Formerly Tappan Landing, is located by a navigable tidal creek linking the Hudson River with Orangetown and the interior. In the 1830s, a pier and a rail link made it the southern terminus connection to Lake Erie. Following the Civil War and the launching of the Nyack and Northern passenger rail line, the Village of Piermont started attracting tourism from nearby New York City. During World War II Piermont was the point of embarkation for Europe-bound troops. For most of the 20th century, the local economy revolved around the Piermont Paper Factory, a leading maker of paperboard containers, and the largest employer here since the Erie Railroad. Today, the pier continues playing a key role in Piermont as favorite place for residents, fishermen, walking and bicycle tourists and other visitors from the region and beyond.

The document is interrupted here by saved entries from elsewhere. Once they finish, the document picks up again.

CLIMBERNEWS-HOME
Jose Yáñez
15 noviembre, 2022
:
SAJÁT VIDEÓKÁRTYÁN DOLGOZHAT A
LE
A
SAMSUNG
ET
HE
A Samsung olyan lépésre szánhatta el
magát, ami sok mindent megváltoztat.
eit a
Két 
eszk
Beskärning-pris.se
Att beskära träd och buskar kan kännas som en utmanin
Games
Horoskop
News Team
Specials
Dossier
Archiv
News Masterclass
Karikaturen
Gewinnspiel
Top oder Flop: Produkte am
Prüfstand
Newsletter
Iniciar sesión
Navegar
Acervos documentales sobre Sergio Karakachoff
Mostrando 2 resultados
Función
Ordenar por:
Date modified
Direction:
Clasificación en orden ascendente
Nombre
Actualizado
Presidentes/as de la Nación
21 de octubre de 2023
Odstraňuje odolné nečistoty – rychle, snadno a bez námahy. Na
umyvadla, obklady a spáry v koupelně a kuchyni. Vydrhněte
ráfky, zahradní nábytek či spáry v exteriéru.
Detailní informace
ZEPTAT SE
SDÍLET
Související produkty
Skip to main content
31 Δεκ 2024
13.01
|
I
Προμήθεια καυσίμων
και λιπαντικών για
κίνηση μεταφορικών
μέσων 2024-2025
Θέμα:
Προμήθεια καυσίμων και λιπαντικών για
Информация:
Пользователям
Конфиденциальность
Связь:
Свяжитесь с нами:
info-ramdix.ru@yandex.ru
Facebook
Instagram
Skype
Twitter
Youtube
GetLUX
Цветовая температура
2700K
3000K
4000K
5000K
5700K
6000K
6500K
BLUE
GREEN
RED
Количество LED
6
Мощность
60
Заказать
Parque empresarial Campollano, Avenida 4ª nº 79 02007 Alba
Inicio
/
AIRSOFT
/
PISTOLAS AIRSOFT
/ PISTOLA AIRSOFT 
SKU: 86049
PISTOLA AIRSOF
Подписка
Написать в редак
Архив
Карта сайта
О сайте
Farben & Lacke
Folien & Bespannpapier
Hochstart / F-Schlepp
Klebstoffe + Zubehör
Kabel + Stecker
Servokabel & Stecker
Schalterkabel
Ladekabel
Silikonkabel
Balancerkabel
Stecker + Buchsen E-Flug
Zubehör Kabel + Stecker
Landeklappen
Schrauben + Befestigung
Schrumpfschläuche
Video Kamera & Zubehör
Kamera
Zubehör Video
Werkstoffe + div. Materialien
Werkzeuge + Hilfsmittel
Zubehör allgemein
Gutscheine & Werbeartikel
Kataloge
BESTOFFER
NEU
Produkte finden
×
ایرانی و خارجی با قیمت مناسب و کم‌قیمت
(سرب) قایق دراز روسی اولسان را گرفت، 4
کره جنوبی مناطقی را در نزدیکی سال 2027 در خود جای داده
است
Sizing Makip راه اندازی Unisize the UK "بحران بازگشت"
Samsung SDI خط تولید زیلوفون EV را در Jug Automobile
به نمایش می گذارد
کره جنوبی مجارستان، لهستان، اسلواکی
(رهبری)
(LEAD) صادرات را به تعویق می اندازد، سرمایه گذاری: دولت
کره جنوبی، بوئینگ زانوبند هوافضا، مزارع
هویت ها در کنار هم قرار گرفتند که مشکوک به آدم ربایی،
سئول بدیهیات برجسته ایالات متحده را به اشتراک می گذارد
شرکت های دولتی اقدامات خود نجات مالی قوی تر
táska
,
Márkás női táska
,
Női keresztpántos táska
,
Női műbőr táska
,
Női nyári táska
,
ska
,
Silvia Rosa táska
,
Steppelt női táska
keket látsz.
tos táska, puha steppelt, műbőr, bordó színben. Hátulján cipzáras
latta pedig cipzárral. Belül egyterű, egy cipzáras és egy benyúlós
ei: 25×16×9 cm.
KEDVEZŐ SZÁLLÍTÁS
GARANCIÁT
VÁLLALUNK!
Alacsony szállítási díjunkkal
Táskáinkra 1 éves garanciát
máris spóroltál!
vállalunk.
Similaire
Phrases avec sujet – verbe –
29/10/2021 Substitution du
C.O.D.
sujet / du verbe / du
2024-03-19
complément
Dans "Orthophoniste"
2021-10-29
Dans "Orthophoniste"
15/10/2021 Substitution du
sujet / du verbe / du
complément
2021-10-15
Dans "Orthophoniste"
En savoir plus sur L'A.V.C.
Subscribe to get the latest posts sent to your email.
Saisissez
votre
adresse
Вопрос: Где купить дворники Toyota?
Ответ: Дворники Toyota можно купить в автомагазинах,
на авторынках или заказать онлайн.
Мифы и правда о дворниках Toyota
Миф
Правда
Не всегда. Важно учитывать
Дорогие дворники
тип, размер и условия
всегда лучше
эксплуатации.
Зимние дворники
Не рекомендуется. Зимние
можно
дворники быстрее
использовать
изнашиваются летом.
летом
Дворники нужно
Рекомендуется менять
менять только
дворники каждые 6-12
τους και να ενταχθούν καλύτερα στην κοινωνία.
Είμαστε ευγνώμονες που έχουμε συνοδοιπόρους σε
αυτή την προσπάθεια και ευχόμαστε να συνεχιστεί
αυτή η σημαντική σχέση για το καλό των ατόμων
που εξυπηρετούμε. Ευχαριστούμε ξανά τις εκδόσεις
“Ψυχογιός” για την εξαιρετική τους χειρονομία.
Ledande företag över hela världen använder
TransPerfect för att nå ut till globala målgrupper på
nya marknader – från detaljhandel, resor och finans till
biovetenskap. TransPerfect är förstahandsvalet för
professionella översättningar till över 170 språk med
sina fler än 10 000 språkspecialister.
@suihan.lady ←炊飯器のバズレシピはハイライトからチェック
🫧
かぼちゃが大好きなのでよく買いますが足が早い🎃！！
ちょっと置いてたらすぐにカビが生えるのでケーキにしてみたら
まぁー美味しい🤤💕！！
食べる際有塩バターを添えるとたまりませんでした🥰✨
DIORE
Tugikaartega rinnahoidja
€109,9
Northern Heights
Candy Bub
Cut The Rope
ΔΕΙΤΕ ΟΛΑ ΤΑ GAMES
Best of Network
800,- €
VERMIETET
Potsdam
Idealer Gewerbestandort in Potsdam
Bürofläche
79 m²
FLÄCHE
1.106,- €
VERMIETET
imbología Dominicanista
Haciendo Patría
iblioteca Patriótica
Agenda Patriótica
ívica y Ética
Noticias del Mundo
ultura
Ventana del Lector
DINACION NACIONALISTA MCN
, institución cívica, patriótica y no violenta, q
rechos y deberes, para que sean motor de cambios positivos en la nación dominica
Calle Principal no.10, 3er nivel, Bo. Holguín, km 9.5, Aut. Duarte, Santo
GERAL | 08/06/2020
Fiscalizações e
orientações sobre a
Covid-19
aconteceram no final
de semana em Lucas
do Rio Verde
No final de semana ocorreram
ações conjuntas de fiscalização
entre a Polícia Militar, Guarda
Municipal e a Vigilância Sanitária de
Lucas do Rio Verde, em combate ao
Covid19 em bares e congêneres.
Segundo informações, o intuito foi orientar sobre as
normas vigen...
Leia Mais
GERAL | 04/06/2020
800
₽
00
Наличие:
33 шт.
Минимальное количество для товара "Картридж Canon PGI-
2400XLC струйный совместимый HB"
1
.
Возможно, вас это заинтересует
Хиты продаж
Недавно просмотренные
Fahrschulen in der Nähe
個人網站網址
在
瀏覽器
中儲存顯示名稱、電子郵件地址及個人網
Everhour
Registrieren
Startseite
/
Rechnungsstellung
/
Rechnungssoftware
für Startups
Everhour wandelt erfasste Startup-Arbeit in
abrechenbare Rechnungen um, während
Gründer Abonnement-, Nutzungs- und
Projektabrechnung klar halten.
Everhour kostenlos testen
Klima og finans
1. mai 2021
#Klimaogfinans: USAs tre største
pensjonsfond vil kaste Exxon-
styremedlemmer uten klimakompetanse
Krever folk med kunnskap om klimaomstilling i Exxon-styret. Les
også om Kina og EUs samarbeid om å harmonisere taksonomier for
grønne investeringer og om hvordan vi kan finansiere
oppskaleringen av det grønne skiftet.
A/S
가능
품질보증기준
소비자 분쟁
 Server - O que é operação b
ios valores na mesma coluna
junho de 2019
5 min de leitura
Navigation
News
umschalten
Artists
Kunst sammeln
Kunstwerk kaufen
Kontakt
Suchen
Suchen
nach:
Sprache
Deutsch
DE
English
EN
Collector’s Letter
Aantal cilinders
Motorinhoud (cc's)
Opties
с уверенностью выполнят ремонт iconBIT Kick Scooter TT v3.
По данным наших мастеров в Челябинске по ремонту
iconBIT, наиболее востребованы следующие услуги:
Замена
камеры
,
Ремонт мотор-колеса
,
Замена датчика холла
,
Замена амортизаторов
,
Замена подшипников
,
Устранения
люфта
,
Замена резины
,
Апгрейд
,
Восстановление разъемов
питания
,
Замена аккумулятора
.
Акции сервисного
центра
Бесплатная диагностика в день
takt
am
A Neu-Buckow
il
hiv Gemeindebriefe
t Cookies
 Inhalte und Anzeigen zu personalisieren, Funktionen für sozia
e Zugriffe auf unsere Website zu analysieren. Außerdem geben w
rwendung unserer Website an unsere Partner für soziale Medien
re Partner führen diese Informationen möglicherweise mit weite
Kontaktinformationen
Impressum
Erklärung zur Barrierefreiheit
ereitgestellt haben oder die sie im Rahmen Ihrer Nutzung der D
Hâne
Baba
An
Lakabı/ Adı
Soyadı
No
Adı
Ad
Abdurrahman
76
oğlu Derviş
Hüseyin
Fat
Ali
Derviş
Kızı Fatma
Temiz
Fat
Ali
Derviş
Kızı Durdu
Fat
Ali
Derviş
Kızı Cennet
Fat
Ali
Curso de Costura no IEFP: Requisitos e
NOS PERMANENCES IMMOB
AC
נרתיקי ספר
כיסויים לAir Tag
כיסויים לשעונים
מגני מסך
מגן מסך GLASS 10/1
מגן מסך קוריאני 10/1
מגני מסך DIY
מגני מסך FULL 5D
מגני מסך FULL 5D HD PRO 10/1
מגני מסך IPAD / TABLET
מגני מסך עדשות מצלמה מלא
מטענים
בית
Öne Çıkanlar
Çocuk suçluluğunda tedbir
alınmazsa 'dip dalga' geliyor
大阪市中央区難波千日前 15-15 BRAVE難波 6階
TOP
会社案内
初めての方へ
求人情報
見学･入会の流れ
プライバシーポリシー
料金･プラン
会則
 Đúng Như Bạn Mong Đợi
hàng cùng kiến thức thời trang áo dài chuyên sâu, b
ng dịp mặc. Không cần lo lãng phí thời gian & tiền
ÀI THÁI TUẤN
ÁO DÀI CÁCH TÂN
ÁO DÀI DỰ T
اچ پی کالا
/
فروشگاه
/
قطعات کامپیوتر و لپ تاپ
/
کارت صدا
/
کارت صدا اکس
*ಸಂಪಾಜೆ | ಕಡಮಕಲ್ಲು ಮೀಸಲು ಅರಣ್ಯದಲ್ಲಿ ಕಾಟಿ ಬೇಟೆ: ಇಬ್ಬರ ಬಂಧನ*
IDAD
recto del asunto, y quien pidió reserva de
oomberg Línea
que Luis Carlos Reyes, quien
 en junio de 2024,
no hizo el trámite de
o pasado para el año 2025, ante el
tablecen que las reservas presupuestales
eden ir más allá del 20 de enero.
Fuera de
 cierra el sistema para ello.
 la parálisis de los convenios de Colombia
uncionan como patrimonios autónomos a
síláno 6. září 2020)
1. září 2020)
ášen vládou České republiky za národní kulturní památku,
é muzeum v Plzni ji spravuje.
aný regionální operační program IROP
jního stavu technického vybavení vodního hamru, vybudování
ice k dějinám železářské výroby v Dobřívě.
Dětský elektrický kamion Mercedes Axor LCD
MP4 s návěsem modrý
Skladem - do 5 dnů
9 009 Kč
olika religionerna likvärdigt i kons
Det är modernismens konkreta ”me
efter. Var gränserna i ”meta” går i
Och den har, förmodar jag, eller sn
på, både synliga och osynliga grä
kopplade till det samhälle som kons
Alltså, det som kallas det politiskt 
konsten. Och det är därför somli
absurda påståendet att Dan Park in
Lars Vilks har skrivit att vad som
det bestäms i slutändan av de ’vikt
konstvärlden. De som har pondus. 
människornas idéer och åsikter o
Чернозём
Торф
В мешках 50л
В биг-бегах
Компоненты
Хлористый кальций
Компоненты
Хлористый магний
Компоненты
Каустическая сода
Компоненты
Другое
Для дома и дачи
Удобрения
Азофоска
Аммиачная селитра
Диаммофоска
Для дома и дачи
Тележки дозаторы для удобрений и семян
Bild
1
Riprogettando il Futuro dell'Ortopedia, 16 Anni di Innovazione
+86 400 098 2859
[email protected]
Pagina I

Piermont Pier offers beautiful views and excellent springtime fishing. Rental boats, canoes, and kayaks, are available in the immediate area. Piermont Pier extends one mile across the Hudson River, from Rockland toward Westchester County. You can bike, walk, jog, or drive to the end of the pier. Fishing along the pier is popular especially during the spring run of stripers.
Piermont Marsh, part of the Hudson River National Estuarine Research Reserve and the Department of Environmental Conservation, is located on the west side of the Piermont Pier. The site occupies two miles of shoreline south of Pier including the mouth of Sparkill Creek. Both locations are great for Bird Watching, Fishing, Hiking, Walking, running and best of all the scenic views of the Hudson and the palisades cliffs.
Tallman Mountain State Park has an entrance directly across from our century old hand cranked drawbridge.  Tallman Mountain has many outdoor and recreational activities such as hiking, walking, cross-country skiing, tennis, picnic areas, track and field.
Piermont Historic Landmarks



Railroad Station on Ash Street overlooking the Hudson River. Built in 1873, this site is listed on the National Register of Historic Places. The station is now owned and operated by the Village of Piermont.










The Piermont Drawbridge dates back to 1880 and was recently restored. Today it functions as a pedestrian walkway providing a path to the Tallman Mountain State Park.
Wildlife Piermont Pier and Marsh as well as Tallman Mountain State Park have long been recognized by bird watchers as an ideal area for observing birds.